Thursday, March 20, 2008

holy week

I met with a young man this week who struggles with anger. Not aggression directed at people, really, but he yells, screams, slams doors, throws things. His bewildered mother brought him to me wondering what on earth is wrong with her child.

I was struck, as I often am in these cases, by the sheer vulnerability of this child. How tears burst forward the minute he mentioned his father or his grades. How he tells me all about his anger, but how all I see in him is his pain.

I meet a bit later with his mother, and she is frustrated, overwhelmed by his daily outbursts. She worries that he is just like his abusive father, genetically doomed (in her view) to be selfish, demanding, mean, and petty. So she responds to his outbursts by telling him how wrong he is, by arguing with him, by punishing. And his therapist (who asked for the evaluation) works endlessly on "anger management" and sees little change in his behavior despite years of work together.

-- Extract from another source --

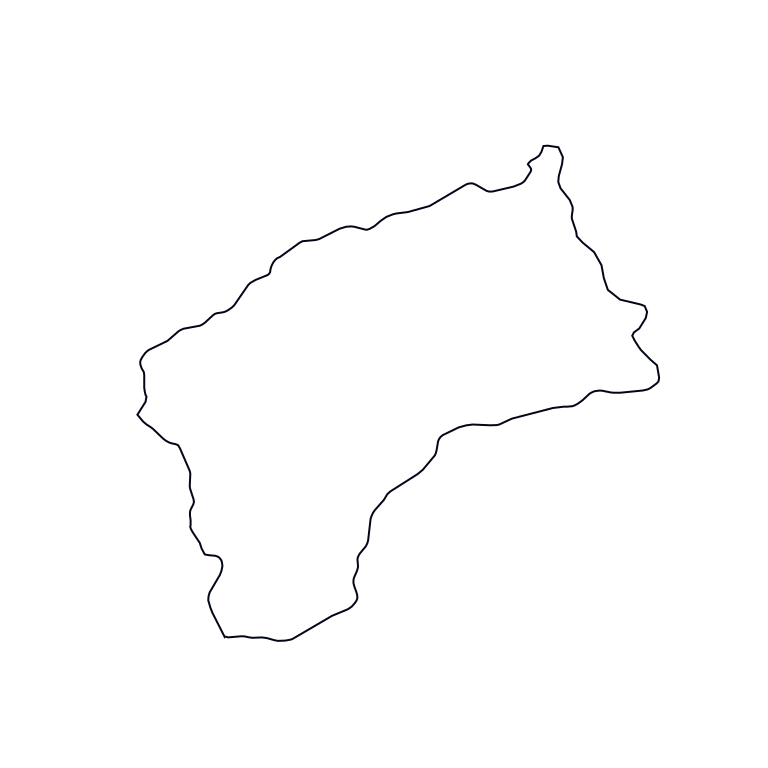 map outline of Salto (Robinson projection), rotated 137°
{"feature_id": "URY-10", "entity_name": "Salto", "entity_type": "Department", "adm_level": 1, "iso_a3": "URY", "parent_name": "Uruguay", "parent_adm1": "", "projection": "robinson", "projection_center": [-57.006, -31.312], "detail": "fine", "context": "isolated", "style": "outline", "palette": "ink", "viewbox_px": 768, "rotation_deg": 137, "n_neighbors": 0, "source": "natural_earth", "source_scale": "10m", "svg_char_len": 3272}
<svg xmlns="http://www.w3.org/2000/svg" viewBox="0 0 768 768"><g transform="rotate(137 384 384)"><path d="M166.0,251.3L169.5,250.0L171.0,245.0L172.5,237.0L172.9,233.5L172.5,219.7L171.6,211.5L178.3,201.2L179.7,200.0L181.7,198.6L184.5,198.5L192.2,199.4L195.2,200.4L199.1,202.7L217.3,216.6L222.0,221.0L224.1,223.4L228.8,230.0L230.1,231.5L232.0,233.1L235.3,235.3L238.0,236.2L240.4,236.7L250.3,236.7L256.1,237.5L259.1,238.3L261.4,239.3L266.0,242.9L267.7,244.6L276.9,251.3L314.0,271.4L327.4,275.8L329.6,277.1L333.7,280.7L333.9,280.8L346.8,293.9L352.1,297.7L358.9,301.3L375.7,306.5L378.5,306.7L380.4,306.4L382.0,305.9L383.5,305.2L391.1,299.4L393.8,297.8L395.6,297.1L414.1,294.8L420.8,295.2L452.6,301.1L456.6,301.2L463.2,299.3L476.7,298.0L480.1,297.2L483.2,295.9L485.8,294.5L502.2,280.5L504.8,278.9L508.0,277.7L517.4,276.5L520.7,275.4L522.1,274.6L523.3,273.5L527.3,268.4L528.5,267.4L531.3,265.7L537.6,263.0L538.9,262.3L541.3,260.2L542.3,258.9L543.9,255.9L546.0,250.9L547.6,247.9L548.6,246.6L549.7,245.4L551.7,244.4L554.5,243.7L559.5,243.2L562.3,243.6L564.6,244.1L580.1,249.9L624.6,259.9L626.4,260.6L631.0,263.5L636.8,268.5L638.7,271.1L642.9,278.0L646.1,281.9L653.3,288.1L655.3,290.5L658.1,294.5L660.4,296.8L670.8,305.0L671.0,305.3L672.6,307.9L673.0,307.8L665.5,333.8L663.6,338.6L660.1,345.6L657.2,348.3L653.6,350.5L634.2,356.3L630.5,358.1L626.5,360.9L624.5,363.5L623.3,365.8L623.0,367.7L622.9,369.7L623.6,371.7L624.6,373.5L628.9,378.3L631.3,381.6L629.7,387.8L627.1,393.5L625.0,406.1L624.2,409.4L623.1,411.7L621.8,412.6L618.4,416.2L615.6,420.1L613.8,422.1L612.1,423.5L610.6,424.2L605.4,426.1L603.4,427.4L601.9,429.6L597.2,439.7L595.9,441.6L586.8,450.5L585.4,452.8L577.1,476.1L576.3,479.5L576.9,481.0L577.6,482.4L579.5,485.0L581.1,487.9L582.2,491.2L582.8,494.9L583.6,509.0L584.3,512.6L585.2,516.0L585.8,520.6L585.3,529.7L570.5,533.6L566.3,536.8L565.8,538.7L564.2,541.5L561.8,544.9L553.2,554.1L551.5,556.6L550.7,560.3L550.1,561.9L548.7,564.7L547.4,566.2L545.8,567.4L542.2,568.6L537.6,569.5L534.5,569.5L532.7,569.3L512.9,563.2L498.5,562.7L496.6,562.4L493.0,561.2L478.9,552.2L476.6,551.5L473.5,551.0L461.9,550.9L459.9,550.6L458.2,549.9L452.8,546.2L450.8,545.2L448.1,544.4L443.4,543.7L440.0,543.7L415.9,549.0L412.7,549.1L406.9,547.7L394.6,543.0L392.5,543.0L390.8,543.6L389.6,544.7L387.8,545.9L385.7,547.1L381.8,548.5L379.1,548.9L376.7,548.9L373.1,547.8L349.5,544.9L346.2,544.0L335.9,536.0L332.8,534.3L310.7,527.9L304.4,524.8L300.6,521.7L298.5,519.3L292.4,509.7L291.1,508.3L288.2,507.1L283.0,505.9L275.1,505.6L268.3,504.6L261.7,502.0L258.7,500.3L249.3,493.5L229.3,483.1L188.1,474.0L186.1,473.2L184.7,472.3L183.4,471.3L182.3,470.1L181.6,468.6L180.9,467.1L177.3,455.4L176.5,454.0L175.6,452.7L173.1,450.6L154.6,440.0L147.2,437.1L144.3,436.6L142.1,436.7L131.8,439.3L130.5,440.1L129.6,441.4L129.3,443.1L129.0,446.3L129.0,446.5L128.6,446.7L127.2,447.0L124.1,447.1L119.2,445.8L114.8,445.2L110.6,446.4L106.0,448.8L105.1,449.3L101.8,446.7L95.0,438.2L98.5,427.9L103.8,423.4L114.3,416.9L118.7,413.0L121.4,406.8L122.7,391.7L125.3,384.9L127.2,382.7L131.8,379.0L133.8,376.9L139.6,364.3L142.3,360.5L142.3,351.9L140.4,337.2L143.9,322.6L151.0,311.5L156.1,300.2L153.8,284.7L142.0,267.0L140.2,263.2L142.4,257.3L147.6,253.7L159.5,250.5L166.0,251.3Z" fill="none" stroke="#020617" stroke-width="2"/></g></svg>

When I read the gospel story today, where Jesus washes Peter's feet, I thought of just how different that approach really is. The situation I described above is really one of parental avoidance, in a sense: avoidance of their child's anger, avoidance of emotional messiness, avoidance out of a fear that they will somehow be at fault. But the gospel today is a message of openness, of acceptance -- of facing the mess and dealing with it, of nurturing someone in their most private, most shameful, most difficult areas.

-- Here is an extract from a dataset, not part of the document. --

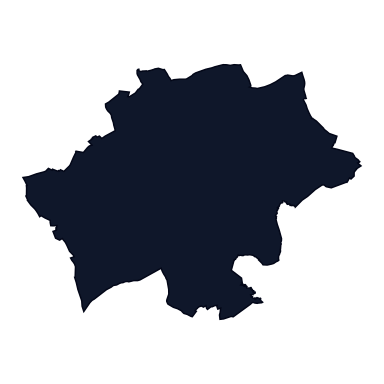 outline of Gulpen-Wittem, Limburg, Netherlands
{"feature_id": "6326949B15301037000239", "entity_name": "Gulpen-Wittem", "entity_type": "district", "adm_level": 2, "iso_a3": "NLD", "parent_name": "Netherlands", "parent_adm1": "Limburg", "projection": "robinson", "projection_center": [5.917, 50.8], "detail": "fine", "context": "isolated", "style": "filled", "palette": "ink", "viewbox_px": 384, "rotation_deg": 0, "n_neighbors": 0, "source": "geoboundaries", "source_scale": "gbopen_adm2", "svg_char_len": 5925}
<svg xmlns="http://www.w3.org/2000/svg" viewBox="0 0 384 384"><path d="M301.8,72.3L295.3,75.4L294.1,75.8L292.7,75.9L287.7,75.1L287.1,75.2L285.7,75.7L285.3,75.5L275.7,81.9L270.2,84.7L264.7,86.8L257.3,88.5L255.2,88.1L252.1,87.9L249.8,87.1L250.1,87.0L250.6,86.3L250.8,85.9L250.7,85.1L248.9,79.8L246.9,75.7L243.3,71.5L240.5,64.8L238.7,65.0L234.1,64.7L230.3,65.4L226.7,64.8L223.4,64.7L222.3,64.9L214.9,66.8L212.1,67.8L205.8,69.3L195.7,72.9L193.1,74.4L192.1,75.6L186.5,79.0L185.4,79.2L179.6,79.2L174.0,79.7L171.0,80.6L170.0,78.5L169.4,77.7L168.9,77.4L168.9,77.1L168.3,76.3L167.3,74.2L164.3,69.5L163.0,69.7L158.4,68.3L154.6,69.0L154.1,69.3L151.0,70.3L146.8,71.3L146.5,70.9L142.6,71.1L142.6,71.3L140.3,71.5L139.1,70.9L138.9,70.3L138.9,69.3L138.2,69.3L137.7,69.7L137.5,70.3L137.1,70.4L137.1,73.5L137.5,74.9L140.6,80.4L140.5,80.7L141.0,81.8L142.8,84.0L142.7,84.1L142.8,84.2L140.0,88.0L139.2,88.9L138.2,89.3L135.4,93.0L129.5,96.7L127.8,96.6L128.7,94.4L129.3,92.1L119.4,91.0L119.2,93.3L119.0,93.2L118.8,94.1L108.8,102.1L105.5,104.0L105.7,107.0L106.4,108.7L107.7,110.8L110.3,113.4L111.4,115.3L111.7,117.6L113.4,122.7L113.8,125.1L114.9,129.0L115.2,130.7L105.2,136.1L101.8,138.5L99.4,136.1L96.9,137.2L95.8,135.9L92.6,137.4L93.1,138.0L91.4,139.1L91.6,139.4L88.5,141.5L92.0,145.1L89.3,146.0L87.6,147.5L83.4,152.5L76.0,151.2L75.8,151.6L76.2,151.8L76.1,152.0L73.5,157.3L70.3,164.7L69.5,165.9L63.9,171.4L60.4,169.8L59.4,171.1L58.4,170.6L57.9,171.3L52.5,169.2L52.0,170.2L48.4,168.4L45.7,171.2L43.9,171.9L36.4,173.9L28.6,176.7L23.0,177.5L24.9,180.9L27.1,185.5L26.4,185.7L26.6,187.9L26.5,195.6L25.9,196.0L28.0,200.8L27.8,200.8L30.9,205.0L34.7,208.8L36.1,210.6L38.0,213.5L39.7,216.7L41.0,215.6L45.1,218.0L50.2,220.4L50.2,222.5L50.8,225.7L53.5,225.8L56.9,225.5L56.7,227.5L56.1,227.6L56.5,229.0L55.9,229.1L56.3,230.3L53.0,231.4L55.6,238.2L59.6,240.1L62.2,238.5L65.4,242.4L66.9,245.3L69.6,251.3L73.4,255.2L74.1,256.8L70.6,258.0L72.0,260.5L73.1,261.8L74.5,263.9L75.5,266.6L75.2,276.0L75.1,277.4L74.7,277.4L76.3,282.5L77.9,289.4L81.5,300.0L81.8,301.3L82.1,306.2L83.8,311.5L89.9,302.6L92.1,300.3L94.2,299.1L106.5,289.6L111.1,287.2L113.0,285.7L113.7,285.4L116.7,284.9L119.5,283.4L121.1,282.8L123.1,282.6L125.0,281.7L127.1,281.4L128.8,281.8L133.6,280.6L137.6,280.6L140.0,279.9L161.1,268.2L162.4,271.5L163.7,274.0L165.6,277.0L166.1,278.5L167.1,280.2L168.7,289.3L168.8,294.1L166.9,299.7L166.7,300.8L166.8,301.6L167.8,303.9L168.5,304.4L173.4,307.3L177.6,308.7L181.1,310.6L181.7,311.1L182.5,312.1L183.9,313.4L187.3,314.4L191.1,316.4L192.3,316.7L196.3,311.3L195.2,310.7L196.0,309.5L197.6,308.1L197.7,307.7L199.0,306.8L201.3,306.0L203.5,307.1L205.9,305.6L206.6,308.4L207.5,309.4L210.9,306.8L212.4,306.7L214.8,305.6L217.2,305.4L216.9,306.5L217.8,309.1L220.7,308.1L220.1,312.7L219.5,315.0L220.0,319.3L223.6,318.9L231.1,316.4L233.2,316.8L250.6,304.1L251.6,303.0L252.8,302.4L253.2,302.4L254.8,303.0L257.3,303.3L258.0,303.1L261.8,302.7L262.6,302.2L260.9,300.7L260.4,299.5L260.7,298.7L260.5,298.3L260.2,298.3L259.4,298.9L258.6,298.1L257.8,298.0L257.0,297.6L256.7,297.8L256.7,298.2L255.3,298.1L255.7,299.0L255.1,299.3L254.8,299.1L254.6,298.2L253.6,298.3L252.4,297.9L252.2,297.4L252.4,296.7L251.4,297.0L251.0,296.9L251.2,295.6L250.7,295.3L250.6,294.8L253.0,294.5L253.1,294.2L253.7,293.7L255.0,293.3L255.2,292.2L254.8,291.9L253.7,292.3L253.0,292.2L253.0,291.8L253.5,291.2L253.6,290.7L252.2,290.5L252.0,290.2L252.3,289.5L252.1,289.2L250.6,289.2L250.6,288.8L251.3,288.5L251.1,287.6L250.4,287.6L249.8,288.1L246.7,288.1L246.5,287.6L246.9,286.5L245.5,286.1L245.5,285.7L246.0,285.6L246.0,285.4L245.2,284.6L244.4,284.7L245.0,285.8L244.8,286.2L244.4,286.4L243.9,286.3L243.4,285.4L241.7,285.3L240.6,285.0L240.8,284.6L241.3,284.4L242.5,284.4L242.8,284.0L242.5,283.4L241.7,282.7L242.2,282.5L241.5,278.1L231.3,270.3L234.1,259.9L234.4,260.1L234.8,259.3L235.5,259.3L235.9,258.3L237.0,257.3L237.6,256.5L238.1,255.0L239.5,255.5L240.3,255.2L242.4,255.6L243.0,255.3L243.5,255.5L244.3,254.9L246.2,254.8L247.1,255.0L249.8,254.7L253.1,255.3L254.9,256.7L255.7,256.7L257.0,257.9L259.0,259.2L259.2,259.4L258.6,259.9L262.0,263.3L263.0,264.8L267.3,265.0L271.8,264.0L273.7,263.4L276.0,261.8L277.8,261.0L278.8,260.2L278.5,258.5L278.6,256.6L278.6,256.1L279.7,253.8L279.8,253.0L280.5,251.7L280.3,251.1L280.5,250.5L280.3,249.6L280.5,249.0L280.8,244.9L281.2,244.0L280.7,242.6L281.4,240.8L281.5,238.6L279.1,229.9L277.3,224.6L275.8,218.8L276.3,218.6L276.1,217.9L276.5,216.8L275.7,216.4L275.5,215.6L276.0,215.2L275.9,214.9L276.1,214.3L276.8,213.9L277.2,213.2L277.0,212.7L276.9,212.5L276.8,211.5L277.1,210.5L277.5,210.2L277.4,209.2L278.3,208.8L278.5,208.3L278.5,208.0L277.6,207.4L279.0,206.5L279.4,205.8L279.4,205.2L280.1,203.9L281.1,203.1L281.2,202.8L282.4,202.8L282.7,202.6L282.5,201.0L284.0,200.9L284.6,201.2L284.9,201.8L286.3,201.9L286.1,202.2L286.3,202.3L286.2,202.7L286.6,203.0L286.7,203.5L287.1,203.5L287.1,204.0L287.5,204.3L288.2,204.3L289.3,203.9L289.6,204.3L289.9,204.2L290.0,205.2L290.3,205.1L290.5,205.4L291.1,205.2L291.9,205.7L292.2,205.3L292.8,205.2L293.6,205.7L294.2,205.5L294.7,206.1L294.7,206.3L295.2,206.7L295.3,207.1L302.2,200.1L307.8,196.2L315.2,189.6L322.4,184.8L322.8,185.0L323.4,184.8L324.6,185.3L325.6,186.3L326.3,186.7L331.3,187.8L346.6,182.1L346.9,182.3L347.3,181.9L349.4,178.0L351.0,179.0L354.1,176.1L354.1,172.6L354.5,171.7L356.7,169.0L356.5,168.8L361.0,165.9L357.7,163.0L359.6,162.0L359.8,161.6L359.7,161.5L359.2,161.7L358.4,160.1L354.9,157.5L354.3,156.0L352.7,153.4L337.7,149.4L331.7,148.0L332.8,145.2L333.2,145.4L334.4,142.4L335.0,142.6L336.9,136.2L329.2,133.5L327.0,131.6L324.8,129.9L324.0,129.1L323.5,128.2L316.4,121.1L313.0,118.8L312.7,118.4L311.8,118.6L311.4,118.5L311.6,117.8L311.5,117.4L310.6,116.1L309.0,112.9L307.2,108.8L306.0,104.9L303.3,99.7L303.7,98.9L304.2,98.5L305.2,98.6L306.2,98.4L305.6,96.8L305.7,96.4L304.0,90.7L303.8,89.5L303.8,88.5L304.5,85.4L304.7,83.7L304.6,81.9L304.1,79.7L302.7,75.4L301.8,72.3Z" fill="#0f172a" stroke="#020617" stroke-width="1.5"/></svg>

It is all well and good, I think, to understand that this is how God deals with us. But my hope is to take this lesson and recall that we are called to do the same. I think we are often trapped in a sense by our desire for calm, for order, for all the good things that make us feel like life is OK and we're doing our jobs as parents, partners, or spouses correctly. But the gospel calls us to look past this to see the person in front of us, hurting or ashamed or confused, and offer something more than a reminder of what they should be doing.

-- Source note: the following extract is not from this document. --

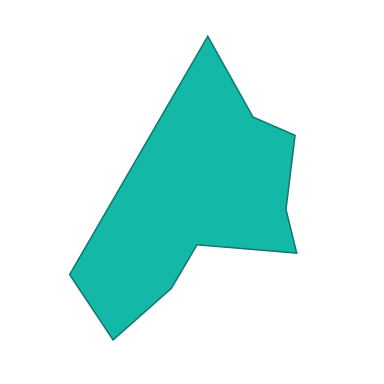 outline of Kalkara, rotated 277°
{"feature_id": "MLT-5950", "entity_name": "Kalkara", "entity_type": "state/province", "adm_level": 1, "iso_a3": "MLT", "parent_name": "Malta", "parent_adm1": "", "projection": "orthographic", "projection_center": [14.531, 35.89], "detail": "fine", "context": "isolated", "style": "filled", "palette": "teal", "viewbox_px": 384, "rotation_deg": 277, "n_neighbors": 0, "source": "natural_earth", "source_scale": "10m", "svg_char_len": 285}
<svg xmlns="http://www.w3.org/2000/svg" viewBox="0 0 384 384"><g transform="rotate(277 192 192)"><path d="M95.1,80.6L348.5,188.7L273.8,243.4L260.8,287.4L186.2,287.4L144.1,303.4L140.2,203.4L93.9,183.3L35.5,131.7L95.1,80.6Z" fill="#14b8a6" stroke="#0f766e" stroke-width="1.5"/></g></svg>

If we follow Christ's example, we welcome the messiness, welcome the fear, welcome the possibility that we have been in error -- because by doing so with compassion for ourselves and whomever we are dealing with, we bring about the potential for grace.


more cows than people said...

lovely reflection, steve.

do you get to make recommendations to his therapist? is there any way you could be his therapist? the role of evaluator must be a hard or painful one sometimes.

steve said...

more cows,

Actually, yes, I do get to make some recommendations to his therapist -- and I'll be able to give some feedback to the mother. I find that part of the process much more hope inspiring, actually.